Stored data entries
────────────────────────────────────────

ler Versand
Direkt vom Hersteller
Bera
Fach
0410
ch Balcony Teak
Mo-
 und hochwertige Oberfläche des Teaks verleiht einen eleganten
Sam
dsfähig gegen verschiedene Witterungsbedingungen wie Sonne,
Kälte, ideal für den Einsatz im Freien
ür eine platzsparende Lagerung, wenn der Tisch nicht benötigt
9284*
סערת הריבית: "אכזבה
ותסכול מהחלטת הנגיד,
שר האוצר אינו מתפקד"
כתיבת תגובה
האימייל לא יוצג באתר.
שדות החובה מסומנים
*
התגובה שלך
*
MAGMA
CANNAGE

────────────────────────────────────────

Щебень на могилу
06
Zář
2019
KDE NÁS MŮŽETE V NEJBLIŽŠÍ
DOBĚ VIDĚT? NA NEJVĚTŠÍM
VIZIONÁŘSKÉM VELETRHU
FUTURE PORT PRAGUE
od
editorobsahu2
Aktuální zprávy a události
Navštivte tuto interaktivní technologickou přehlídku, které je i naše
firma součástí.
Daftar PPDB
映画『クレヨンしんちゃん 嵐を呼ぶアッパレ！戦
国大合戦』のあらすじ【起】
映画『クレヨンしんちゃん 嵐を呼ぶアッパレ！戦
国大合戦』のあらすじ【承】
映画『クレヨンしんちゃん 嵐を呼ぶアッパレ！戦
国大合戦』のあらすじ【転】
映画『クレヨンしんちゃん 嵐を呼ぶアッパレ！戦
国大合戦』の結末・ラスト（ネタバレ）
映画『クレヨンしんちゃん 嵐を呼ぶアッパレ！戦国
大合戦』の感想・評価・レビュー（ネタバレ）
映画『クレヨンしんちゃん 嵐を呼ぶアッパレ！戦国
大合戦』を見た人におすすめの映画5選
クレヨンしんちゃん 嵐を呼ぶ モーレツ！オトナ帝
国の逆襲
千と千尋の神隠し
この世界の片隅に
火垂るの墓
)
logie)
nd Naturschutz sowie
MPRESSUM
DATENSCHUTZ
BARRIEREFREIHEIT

────────────────────────────────────────

§ Problem requirements: Line count for "のあらすじ": give the number of lines in the data above that include it, and nothing else.

§ Answer space: 3